Miam
IAMManage AWS IAM users, groups, roles, and policies as code
- Manages
- AWS Identity and Access Management (IAM)
- Language
- Ruby
- Package
- miam
- CLI
- miam
- Config file
- IAMfile
user "bob", :path => "/developer/" do
login_profile :password_reset_required=>true
groups(
"Admin"
)
policy "bob-policy" do
{"Version"=>"2012-10-17",
"Statement"=>
[{"Action"=>["s3:Get*", "s3:List*"],
"Effect"=>"Allow",
"Resource"=>"*"}]}
end
end
Miam is a command-line tool that manages AWS IAM as code. You keep users, groups, roles, and policies in a Ruby file called an IAMfile, then apply it to update IAM. It exports current state, shows a dry-run diff, and applies changes idempotently.
What is Miam?
Miam manages AWS IAM as code. Users, groups, roles, and policies are all declared in a Ruby file called an IAMfile. The miam command diffs that file against live IAM and applies exactly the changes needed.
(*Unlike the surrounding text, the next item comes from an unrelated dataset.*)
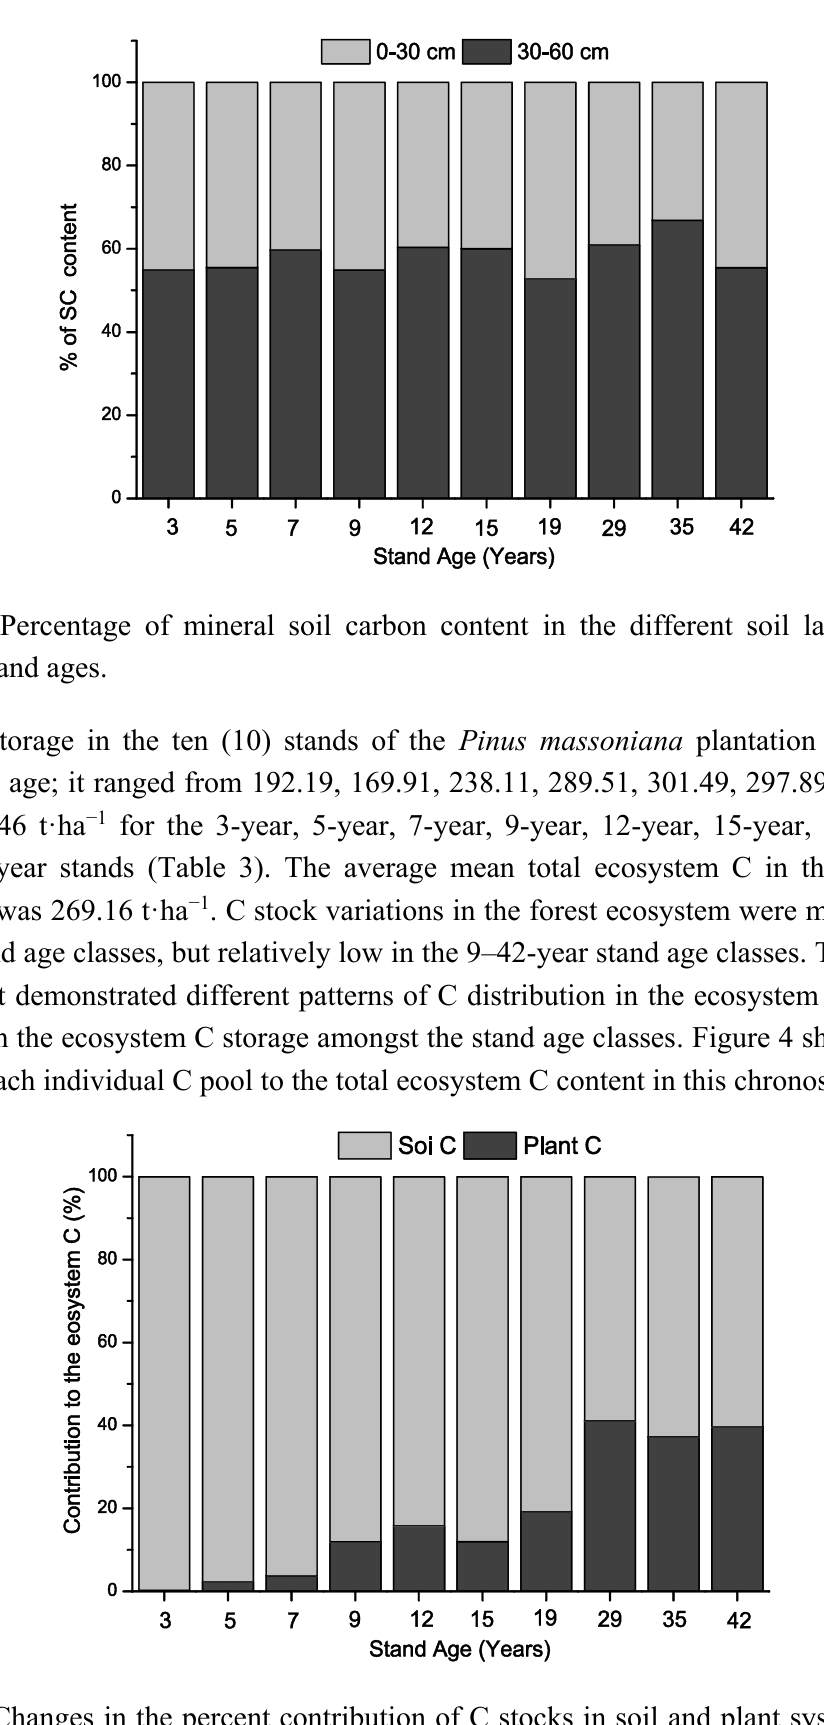
Figure 4. Changes in the percent contribution of C stocks in soil and plant systems to the Pinus massoniana plantation ecosystem with stand age in Gao County, Sichuan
IAM is where drift hurts most. Permissions get granted for a one-off task and never revoked. Users who left the company keep access. Policies pile up that no one can explain. Miam keeps the whole picture in one reviewable file. Every permission change becomes a pull request with a diff. This is codenization applied to access control.
An IAMfile can hold:
- Users, groups, and roles, with paths and login profiles
- Inline policies written as plain policy-document hashes
- Managed policy attachments and instance profiles
Miam began in the codenize-tools family and is now maintained by Cookpad. For database permissions, its cousins Gratan (MySQL grants) and Posgra (PostgreSQL grants) apply the same idea inside your database.
- Manages IAM users, groups, roles, and policies as code.
- The whole permission model sits in one IAMfile in Git.
- Handles inline policies, managed policy attachments, and instance profiles.
- A first export doubles as a full IAM audit in plain text.
- Dry-run reveals exactly which permissions would change before you apply.
- Maintained by Cookpad, though releases are infrequent, so pin versions.
Install and run Miam
Install
Install the miam gem (Ruby required).
$ gem install miamExport current state
Pull the live IAM configuration into a IAMfile.
$ miam -e -o IAMfileDry-run, then apply
Preview the diff, then apply the change for real.
$ miam -a --dry-runMiam is built for a simple export, review, apply loop. Capture the current state with miam -e. On large accounts, add --split for per-resource files and --export-concurrency to speed it up. Commit the result. That first export is an instant IAM audit: every user, group, role, and policy in plain text. It follows the classic export, review, apply workflow.
From then on, permission changes are edits to the IAMfile in a branch. Run miam -a --dry-run to see which users, memberships, and policies would change. Attach the output to the pull request, so reviewers approve the real effect, not just the intent. Merge, then run miam -a. Applies are idempotent, so re-running is safe. A scheduled dry-run catches permissions granted by hand in the console.
Run miam -e -o IAMfile the day you adopt it and read the output. It is often the first complete list a team has of who can do what across the account.
What Miam can do
Full IAM coverage
The DSL declares users, groups, roles, instance profiles, inline policies, and managed policy attachments. The whole permission model lives in one file.
Dry-run diffs
miam -a --dry-run prints every user, membership, and policy change before it lands. That matters when the resources being changed are permissions themselves.
Target and exclude filters
--target and --exclude take regular expressions to scope an apply or export. You can codenize IAM step by step, or manage only part of a shared account.
Templates with context
Reusable policy and user templates accept context variables. Per-team or per-environment patterns are defined once, not copy-pasted.
Split and JSON output
--split and --split-more break exports into per-resource files for cleaner diffs. --format switches between the Ruby DSL and JSON.
Fast, tunable exports
--export-concurrency parallelizes large exports. --ignore-login-profile skips console-password handling when you do not manage it.
When teams reach for Miam
Permission changes as pull requests
Instead of granting S3 access in the console, an engineer edits the IAMfile and opens a PR. Security reviews the exact policy JSON in the diff, and the dry-run shows what will attach before anyone approves.
Onboarding and offboarding
Creating a user with the right groups, path, and login profile is a small, reviewable diff. Offboarding is the reverse: delete the block, dry-run, apply. Git keeps a full history of who had access, and when.
Detecting IAM drift
Run miam -a --dry-run on a schedule in CI. Any output means someone changed IAM outside the file, such as an emergency grant. The team can then codify or revoke it while it is fresh.
Keeping multi-account IAM consistent
With templates and context variables, the same role and policy patterns apply across dev, staging, and production. --target filters let you roll changes out one account at a time.